*TASK TO COMPLETE*:
Filter the lines below, copying only those with the string "Word".

Transcribed page contents:
==========
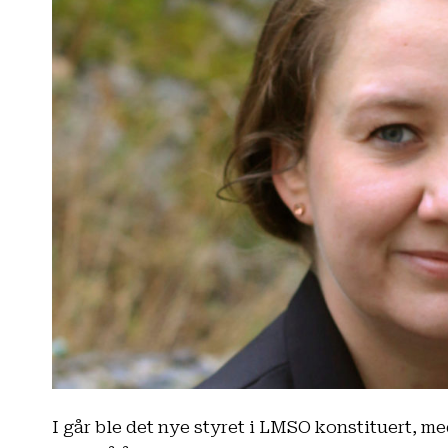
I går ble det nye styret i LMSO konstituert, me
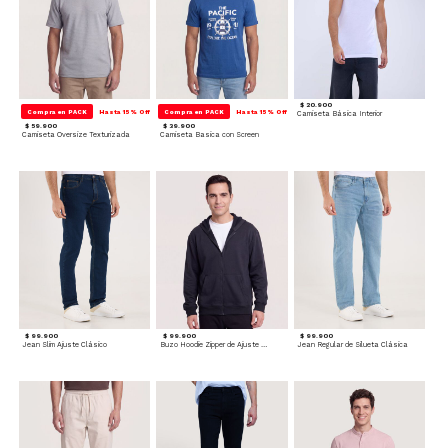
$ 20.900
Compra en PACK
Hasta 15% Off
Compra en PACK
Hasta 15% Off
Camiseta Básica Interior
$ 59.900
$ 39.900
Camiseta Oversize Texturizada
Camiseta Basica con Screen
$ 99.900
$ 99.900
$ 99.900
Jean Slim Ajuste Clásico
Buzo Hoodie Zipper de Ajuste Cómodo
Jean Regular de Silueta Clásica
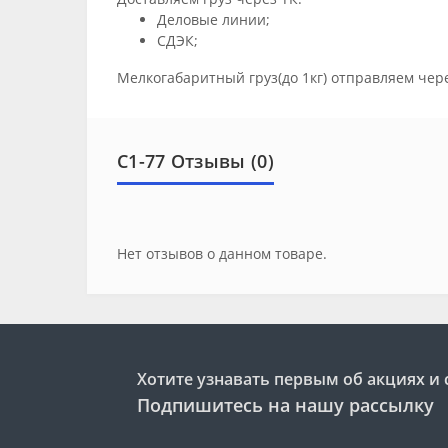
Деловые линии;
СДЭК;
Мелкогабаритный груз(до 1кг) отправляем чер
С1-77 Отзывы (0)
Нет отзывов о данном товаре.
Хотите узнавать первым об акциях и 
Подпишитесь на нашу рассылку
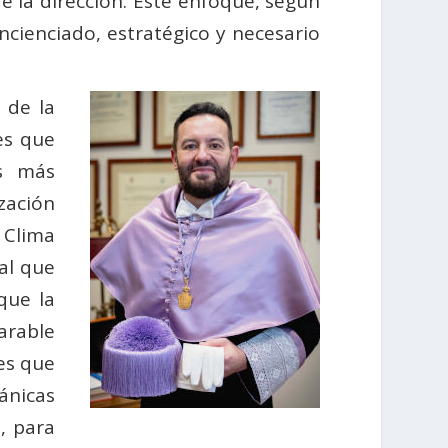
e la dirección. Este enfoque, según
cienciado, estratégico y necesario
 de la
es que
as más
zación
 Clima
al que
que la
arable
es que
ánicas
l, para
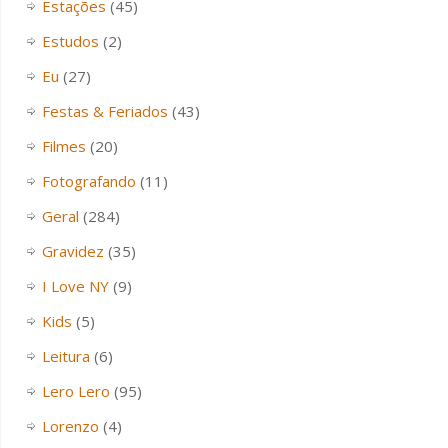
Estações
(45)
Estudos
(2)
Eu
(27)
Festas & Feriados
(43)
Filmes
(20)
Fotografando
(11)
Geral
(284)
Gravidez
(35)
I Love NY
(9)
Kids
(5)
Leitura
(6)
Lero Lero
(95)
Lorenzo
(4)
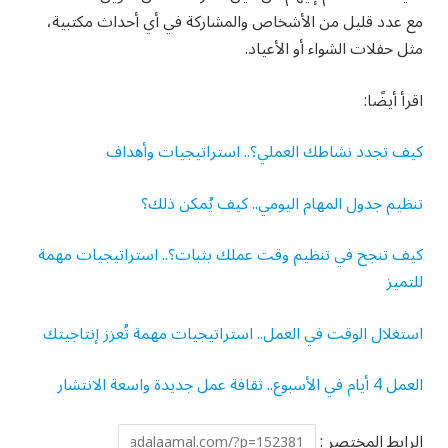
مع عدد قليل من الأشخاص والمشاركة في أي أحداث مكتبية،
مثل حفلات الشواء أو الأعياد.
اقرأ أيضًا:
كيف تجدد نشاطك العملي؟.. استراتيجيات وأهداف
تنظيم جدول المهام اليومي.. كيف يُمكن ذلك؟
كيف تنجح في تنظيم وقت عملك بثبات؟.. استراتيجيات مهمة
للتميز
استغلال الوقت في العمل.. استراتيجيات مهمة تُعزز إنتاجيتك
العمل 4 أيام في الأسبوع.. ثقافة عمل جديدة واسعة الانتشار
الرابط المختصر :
==========
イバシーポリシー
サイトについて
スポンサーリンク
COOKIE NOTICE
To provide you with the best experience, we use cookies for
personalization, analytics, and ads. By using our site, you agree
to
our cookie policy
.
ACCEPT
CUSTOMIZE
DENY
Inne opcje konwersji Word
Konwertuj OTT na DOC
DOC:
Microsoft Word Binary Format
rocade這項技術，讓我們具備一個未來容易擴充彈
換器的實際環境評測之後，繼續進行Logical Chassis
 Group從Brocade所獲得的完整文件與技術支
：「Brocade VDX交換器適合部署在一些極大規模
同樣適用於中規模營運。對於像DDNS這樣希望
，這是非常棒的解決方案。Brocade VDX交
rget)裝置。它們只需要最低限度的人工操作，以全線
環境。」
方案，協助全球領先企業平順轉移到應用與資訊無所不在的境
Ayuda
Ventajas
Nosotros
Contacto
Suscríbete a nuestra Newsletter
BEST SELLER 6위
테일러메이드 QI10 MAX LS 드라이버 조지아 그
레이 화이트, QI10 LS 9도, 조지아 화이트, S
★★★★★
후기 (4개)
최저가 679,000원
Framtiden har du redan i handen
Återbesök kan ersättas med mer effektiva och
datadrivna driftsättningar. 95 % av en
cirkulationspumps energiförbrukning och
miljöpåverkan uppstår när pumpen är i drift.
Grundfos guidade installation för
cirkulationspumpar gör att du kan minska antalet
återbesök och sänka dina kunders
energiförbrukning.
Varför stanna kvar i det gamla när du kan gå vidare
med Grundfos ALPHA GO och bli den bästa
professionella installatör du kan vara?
==========
*EXERCISE RESPONSE*:
Inne opcje konwersji Word
Microsoft Word Binary Format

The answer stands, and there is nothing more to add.